Strengths of this study include its large, diverse, and population-representative sample (n = 15,568 observations from 7201 children) drawn from longitudinal data that enabled the assessment of multiple psychometric properties for the PedsQL GCS and CHU9D in a single cohort of Australian children and adolescents. The longitudinal nature allowed us to investigate responsiveness, which is not often possible. The psychometric methods used were rigorous and based on established practice guidelines and criteria.

This study had limitations, which included the potential for reporting bias as the health conditions were proxy-reported by the child’s parent, did not report severity of conditions, and were not supported by clinical or other data.
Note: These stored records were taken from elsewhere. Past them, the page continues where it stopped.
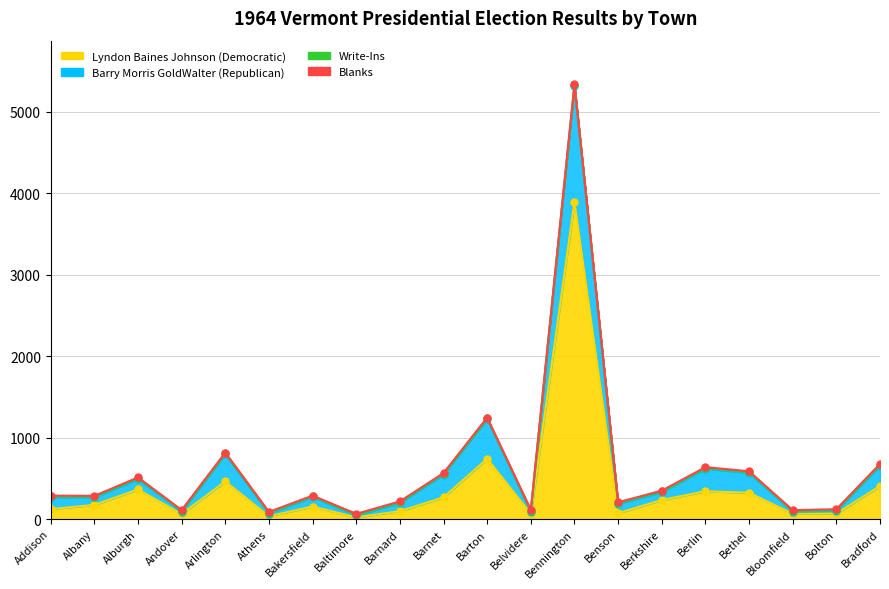

True or false: Barry Morris GoldWalter (Republican) has a value of 91 at Andover.

True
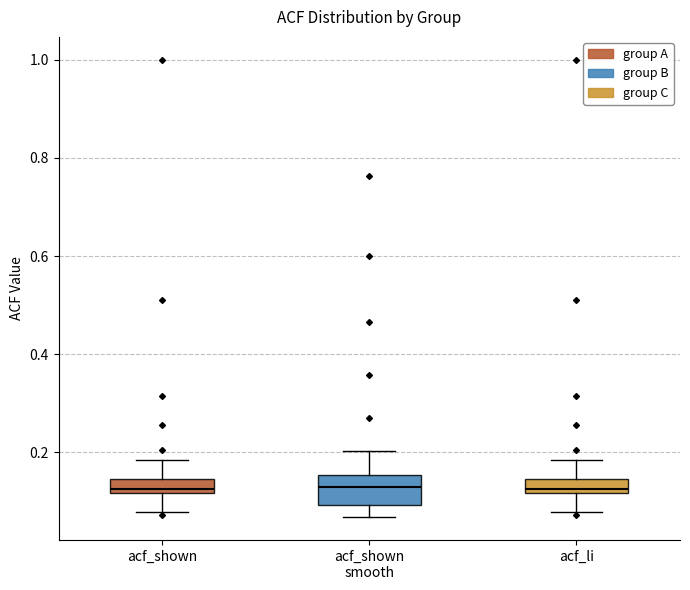

Where is the upper edge of the box for acf_li on the y-axis? The values are not printed on the chart, so give them approximately, as read against the axis.

0.14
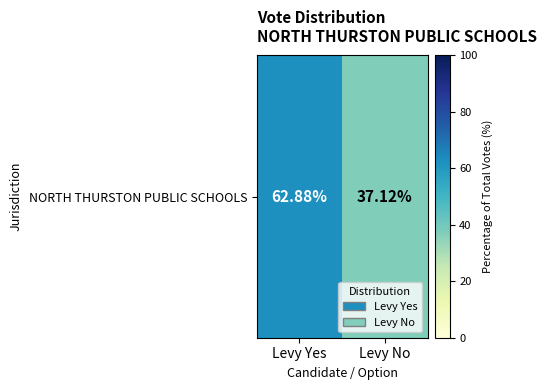

At which label does the data first exceed 62?

Levy Yes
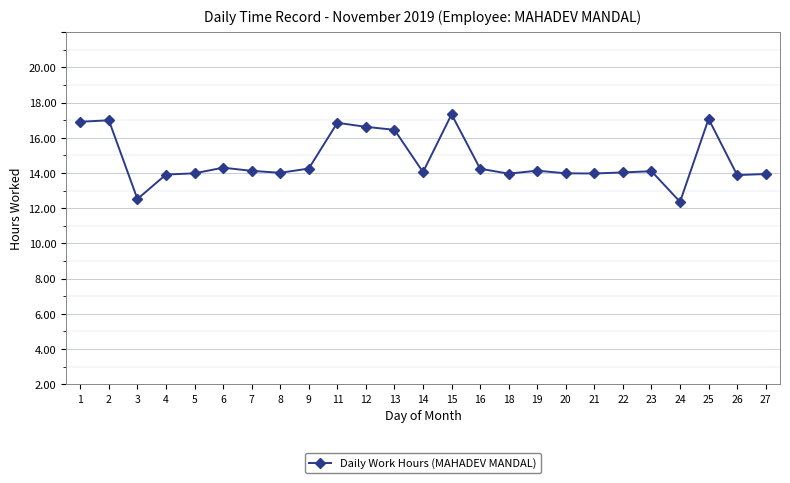

Does the chart have visible grid lines?

Yes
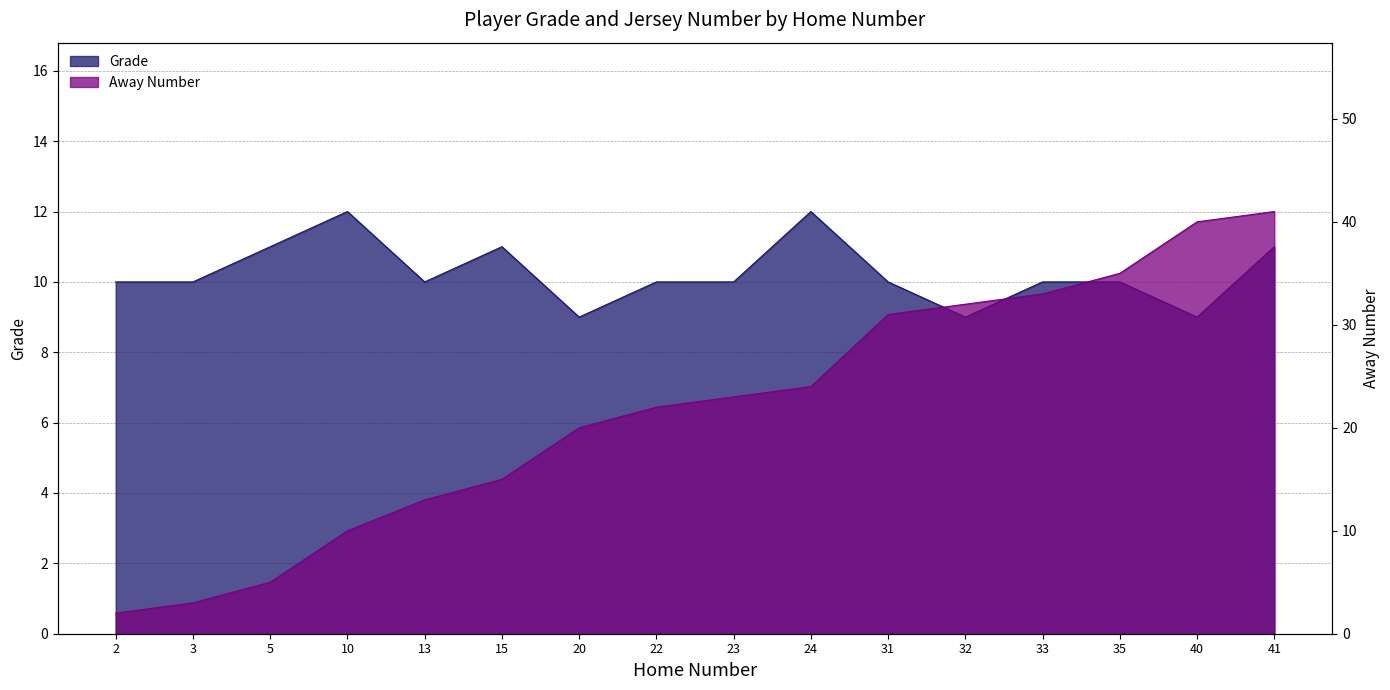

How many data points in Away Number are less than 23?

8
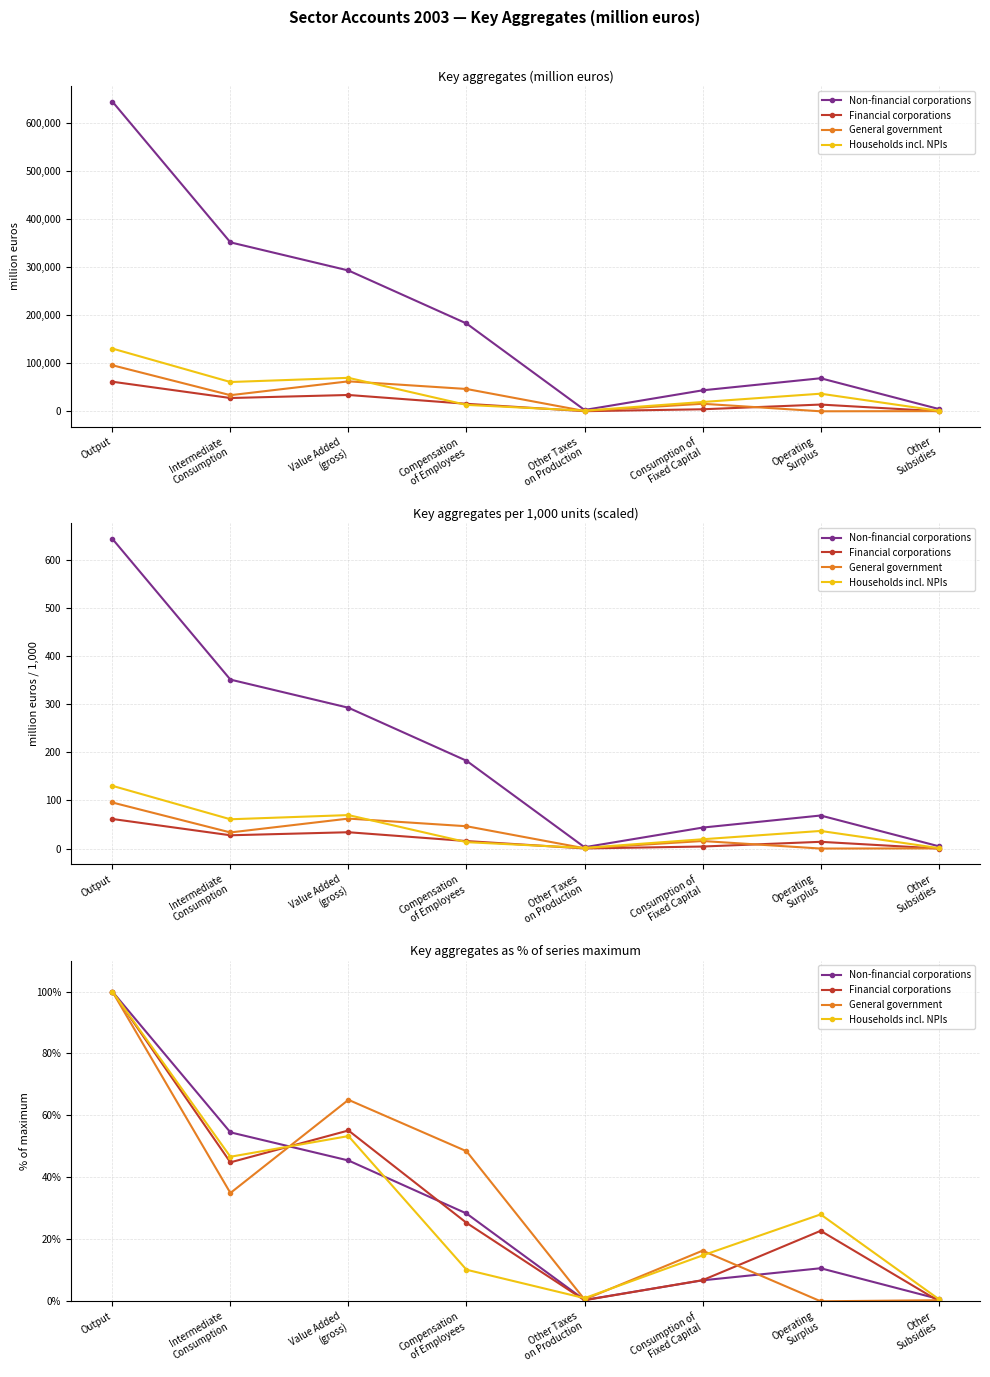

The Non-financial corporations series shows 0.5 at Other
Subsidies. True or false?

False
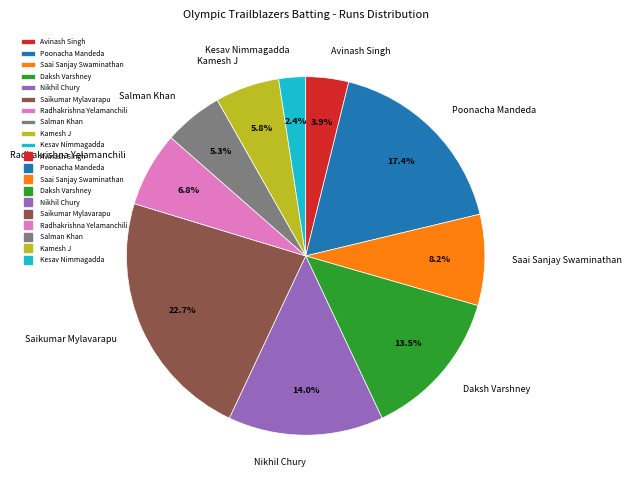

To the nearest percent, what is the average slice percentage?

10%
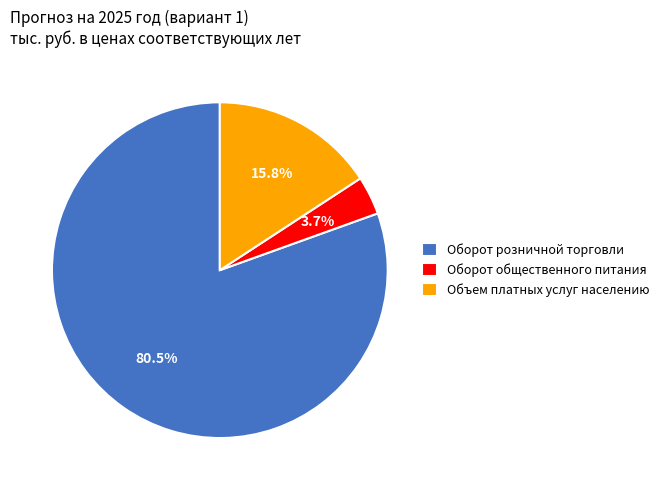

Rank the categories by value from lowest to highest.

Оборот общественного питания, Объем платных услуг населению, Оборот розничной торговли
Additionally, the PedsQL GCS data were limited to parent proxy-reporting of PedsQL GCS as the LSAC did not use the child self-report versions, while CHU9D was child self-reported. This may have impacted the broad comparison between the two instruments against the absolute set of psychometric assessment criteria. As this was a secondary analysis using an existing dataset from the LSAC, some of the analysis and methods were constrained by the availability of variables and measures in this existing dataset.

Patient burden and comprehension and test–retest reliability could not be assessed using the LSAC data. Both these psychometric properties are important features to assess in future studies for PedsQL GCS and CHU9D. Future work with the modern psychometric paradigm (e.g. based on Rasch measurement theory) could undertake analyses that considered the extent to which the data for each health condition showed differential item functioning by age, as this was beyond the scope of this study, which adhered to the classical psychometric paradigm. With PedsQL GCS being one of the most commonly used paediatric PROMs, there is also the potential for future research to build on the psychometric evidence base for the PedsQL GCS and develop it into an HRQOL preference-based instrument for use in economic evaluations.

5 Conclusion

This study provides a valuable contribution to the evidence base of psychometric performance of the PedsQL GCS and CHU9D in a large representative cohort of Australian children and adolescents with common chronic health conditions. The PedsQL GCS (parent proxy-report) instrument demonstrated consistent psychometric robustness against a set of absolute criteria for the psychometric properties assessed in this study. The CHU9D (child self-report) also demonstrated good psychometric performance; however, it was more variable in its performance with some of the psychometric properties such as acceptability and known group validity. Evidence and discussion from this study can aid in appropriate HRQOL instrument selection for the required context by researchers and clinicians, to ensure that clinical and policy decision-making outcomes are based on consistent and robust research and evaluations.